BPProbert-lsat-blog-exclusivity-fallacy
You might’ve been here before: you’re trying to explain to your deluded Bay Area friends that Colin Kaepernick is not – and will never be – an elite quarterback.

“He throws when he should run. He runs when he should throw. He’s just plain dumb…”

Your friends are aghast, and they pull their trump card: Kaepernick had a 4.0 GPA in college, and scored phenomenally high on the Wonderlic Cognitive Ability Test before the NFL draft. Thus, they think they’ve established that you’re unequivocally wrong. And of course, they proclaim, that means they are right.

Nah.

What we have here is a classic example of an Exclusivity Fallacy. This may sound a lot like a False Dichotomy, and indeed the two are very similar. Both names are relatively self-explanatory. An Exclusivity Fallacy unjustifiably excludes other possibilities – in this example, that Kaepernick’s quarterbacking lies somewhere between bad and elite, or perhaps that he’s not a quarterback at all but rather a projection of our collective imagination (unlikely, but possible). A False Dichotomy, however, fallaciously suggests that there are only two possibilities; either you are right or I am right.

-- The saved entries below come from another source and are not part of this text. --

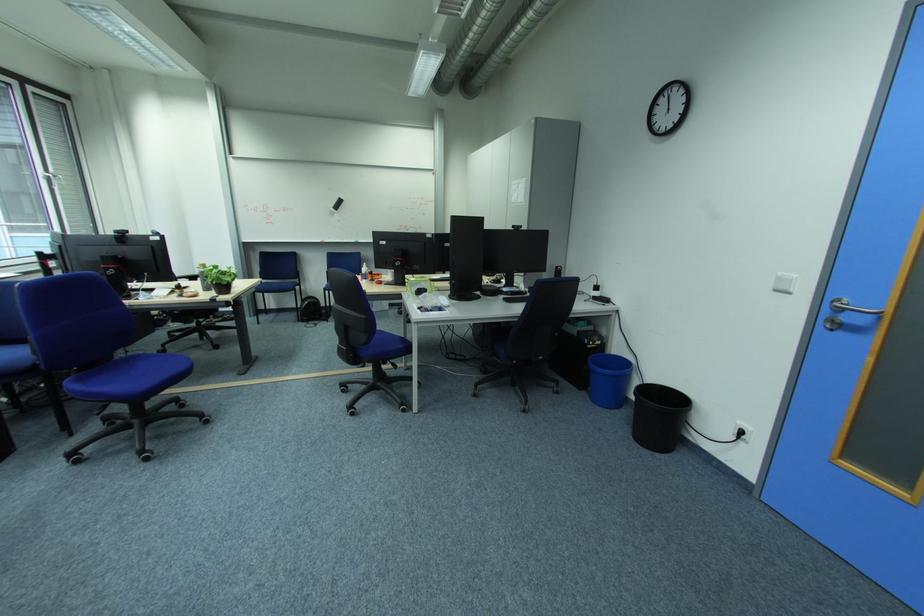
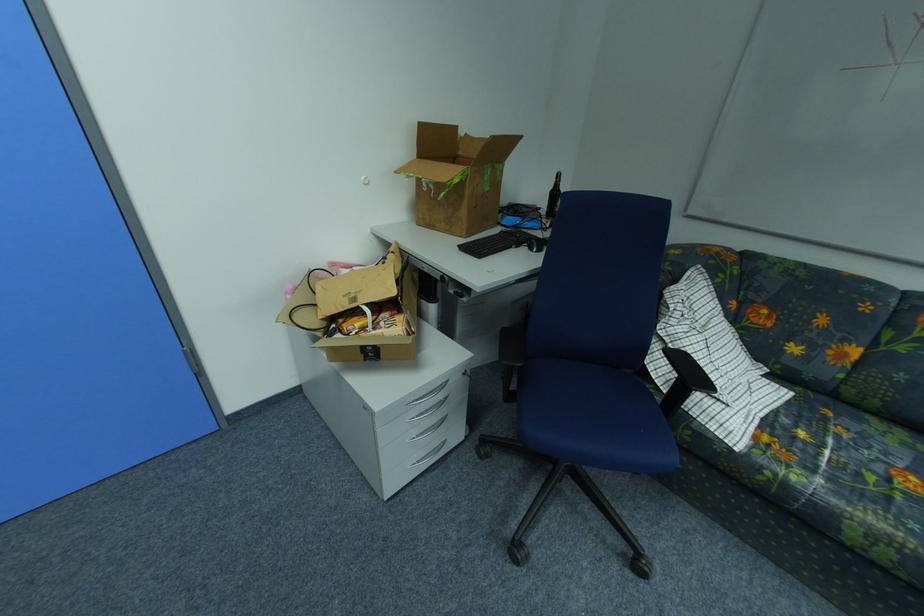
In the scene shown: The images are taken continuously from a first-person perspective. In which direction is your viewpoint rotating?

The rotation direction of the camera is right-down.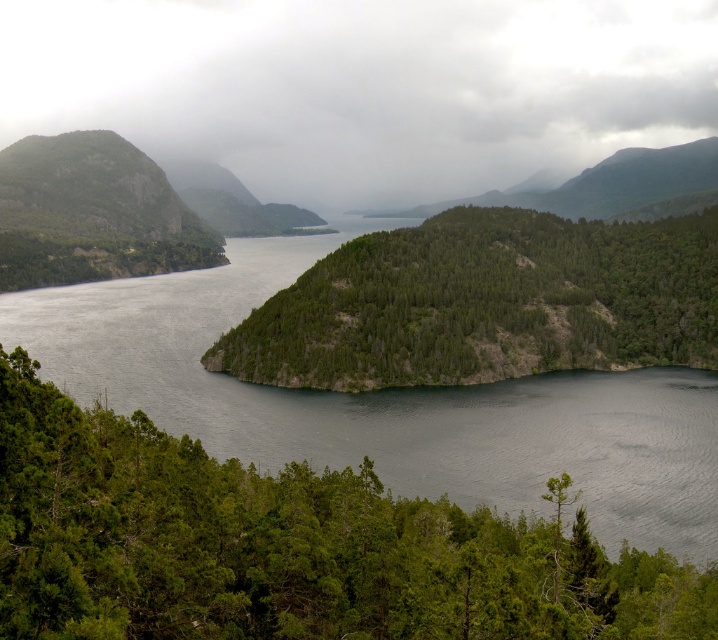
Question: Can you confirm if gray cloudy sky at upper center is positioned above green matte tree at center?

Choices:
 (A) no
 (B) yes

Answer: (B)

Question: Can you confirm if green matte tree at center is thinner than green textured hillside at center?

Choices:
 (A) yes
 (B) no

Answer: (A)

Question: Is green matte tree at center bigger than green forested mountain at upper center?

Choices:
 (A) no
 (B) yes

Answer: (A)

Question: Among these points, which one is nearest to the camera?

Choices:
 (A) (299, 93)
 (B) (19, 442)

Answer: (B)

Question: Which point is farther to the camera?

Choices:
 (A) (454, 264)
 (B) (666, 209)
 (C) (286, 116)

Answer: (C)

Question: Which of the following is the farthest from the observer?

Choices:
 (A) green textured hillside at center
 (B) gray cloudy sky at upper center
 (C) green matte tree at center

Answer: (B)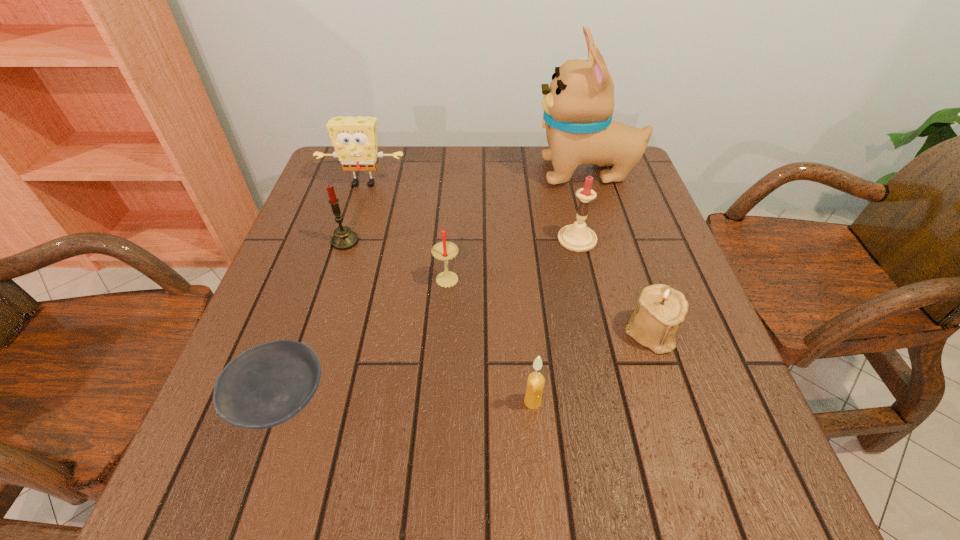
Where is `free spot between the leftmost candle and the fourth nearest object`? This screenshot has width=960, height=540. free spot between the leftmost candle and the fourth nearest object is located at coordinates (396, 259).

I want to click on unoccupied area between the rightmost candle and the leftmost candle, so click(461, 240).

This screenshot has width=960, height=540. What are the coordinates of `blank region between the bowl and the leftmost candle` in the screenshot? It's located at (313, 321).

The width and height of the screenshot is (960, 540). Identify the location of empty location between the second candle from left to right and the leftmost candle. (396, 259).

Where is `unoccupied position between the candle_holder and the leftmost candle`? unoccupied position between the candle_holder and the leftmost candle is located at coordinates (498, 287).

Identify which object is the fourth nearest to the candle_holder. Please provide its 2D coordinates. Your answer should be formatted as a tuple, i.e. [(x, y)], where the tuple contains the x and y coordinates of a point satisfying the conditions above.

[(578, 104)]

The width and height of the screenshot is (960, 540). I want to click on object that stands as the fourth closest to the second candle from left to right, so click(x=536, y=381).

Locate which candle ranks third in proximity to the rightmost candle. Please provide its 2D coordinates. Your answer should be formatted as a tuple, i.e. [(x, y)], where the tuple contains the x and y coordinates of a point satisfying the conditions above.

[(343, 239)]

Locate an element on the screen. candle that is the third nearest to the fifth farthest object is located at coordinates (536, 381).

The height and width of the screenshot is (540, 960). What are the coordinates of `vacant position in the image that satisfies the following two spatial constraints: 1. on the front side of the bowl; 2. on the left side of the fourth object from right to left` in the screenshot? It's located at (281, 402).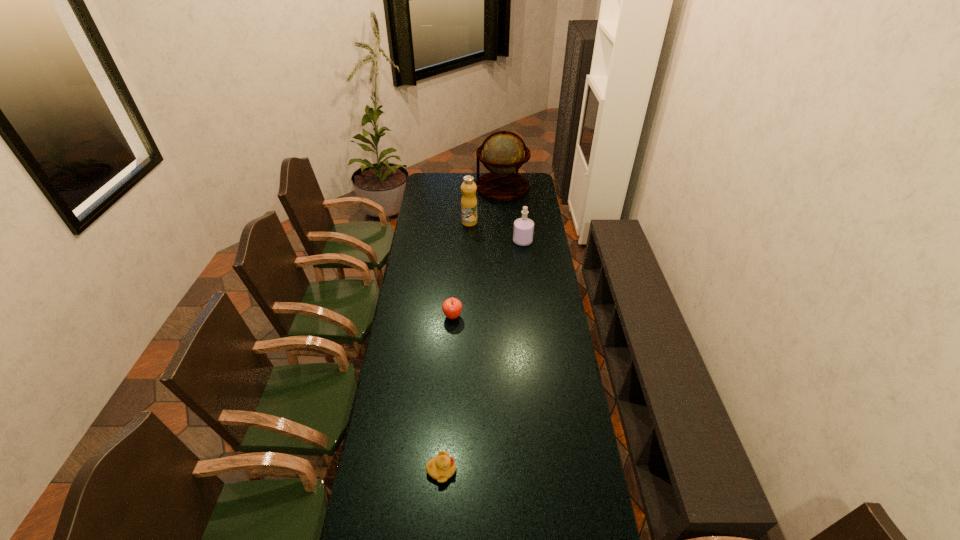
Image resolution: width=960 pixels, height=540 pixels. What are the coordinates of `the farthest object` in the screenshot? It's located at (503, 153).

The image size is (960, 540). Identify the location of globe. (503, 153).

Note that the two differ slightly in that a False Dichotomy means you specifically present two (di) and only two possibilities, whereas an Exclusivity Fallacy could present any number of possibilities, so long as at least one is excluded.

Here, your 49er fan buddies are engaging in both an Exclusivity Fallacy and a False Dichotomy by deducing their rightness from your wrongness, and ignoring the third possibility that neither of you are correct, and that Kaepernick is a somewhat strong QB, but neither truly terrible nor truly exceptional.

One of the most famous examples of an Exclusivity Fallacy can be found (surprise, surprise) in George W. Bush’s speech to Congress declaring that “either you are with us, or you are with the terrorists.” As with the above, anything outside the rigid binary is excluded; there are only two possibilities. That’s fine for rhetoric, but it’s logically laughable.

The moral of the story? Don’t fall for the Exclusivity Fallacy, don’t listen to George W. Bush, and don’t be a Niners fan.